Business tax loopholes that allow companies to steer their revenues to lower-tax states or countries have cost Pennsylvania hundreds of millions of dollars, and closing the loopholes would allow the state to reduce its corporate tax rate, according to testimony given at a state House hearing yesterday.

"It's about tax fairness," said David Levdansky, D-Forward, who has introduced House bill 1775, which would change state accounting standards to close the so-called Delaware loophole.

It's called that because Delaware is one of the "low-tax" states that encourages the establishment of holding companies. Gov. Ed Rendell has sought, with no success, to close the loophole for the last seven years.

Two dozen states require an accounting method known as "combined reporting," which if enacted in Pennsylvania would require that companies doing business in the state combine total revenues, including the money made by its various subsidiaries and parent companies, before determining what portion is taxable in Pennsylvania.

Seven have made the change to combined reporting since 2004, including Texas, which is usually seen as a business-friendly state.

The House Majority Policy Committee - meaning Democrats were the only ones there - met yesterday at the University of Pittsburgh's student union.

Michael Mazerov, senior fellow of the Center on Budget & Policy Priority, said combined reporting would enable the state to collect more from certain multistate, multinational corporations, which theoretically would reduce the share of taxes paid by small businesses and individual taxpayers via the income tax.

**Required action 1**
Reproduce the article on Pennsylvania's corporate tax loopholes word for word, giving everything from "Business tax loopholes" down to "House hearing yesterday.".
**Required action 2**
Carry the article on Pennsylvania's corporate tax loopholes forward past its final sentence.

**Dataset content**
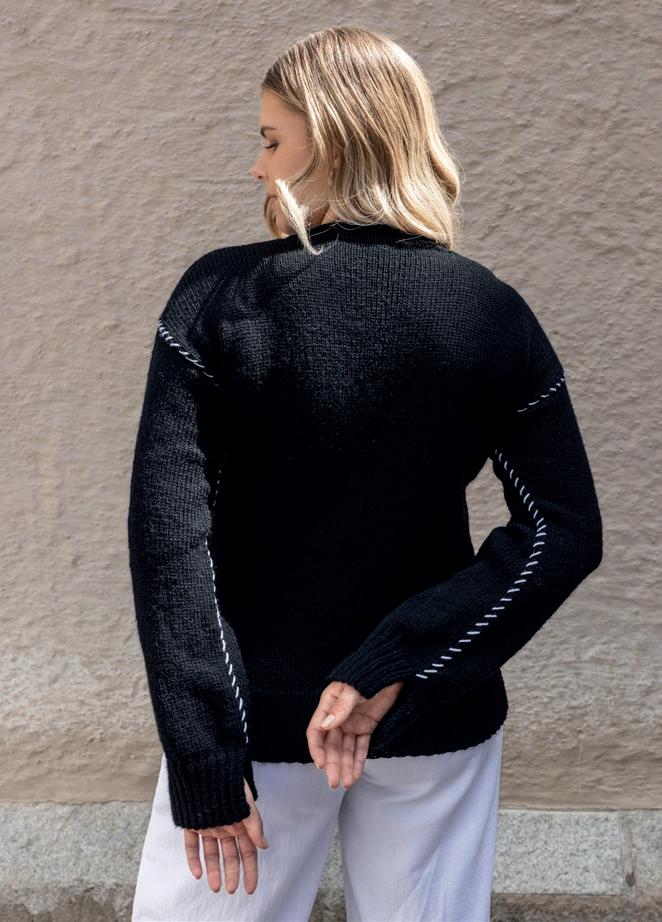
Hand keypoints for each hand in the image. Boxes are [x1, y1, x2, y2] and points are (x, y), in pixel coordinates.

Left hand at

**Answer section 1**
Business tax loopholes that allow companies to steer their revenues to lower-tax states or countries have cost Pennsylvania hundreds of millions of dollars, and closing the loopholes would allow the state to reduce its corporate tax rate, according to testimony given at a state House hearing yesterday.

**Answer section 2**
Business groups are opposed to the changes, saying they would hurt companies in a time of financial uncertainty. Testimony given by the Pennsylvania Chamber of Business and Industry said "combined reporting would not be revenue neutral for key industry sectors. In fact, some industries and individual businesses would pay significantly more taxes as a result of combined reporting."

Mr. Mazerov's testimony said combined reporting states are "disproportionately among the most economically successful."

Representatives from the United Food and Commercial Workers told the committee that Wal-Mart was a chronic abuser of tax loopholes, often transferring its assets to an out-of-state or foreign holding company, then leasing the property back to the in-state stores. The rent paid to the holding company counts against the company's net revenue, and thus reduces its tax obligation.

House bill 1775 has been in the state House finance committee since last summer.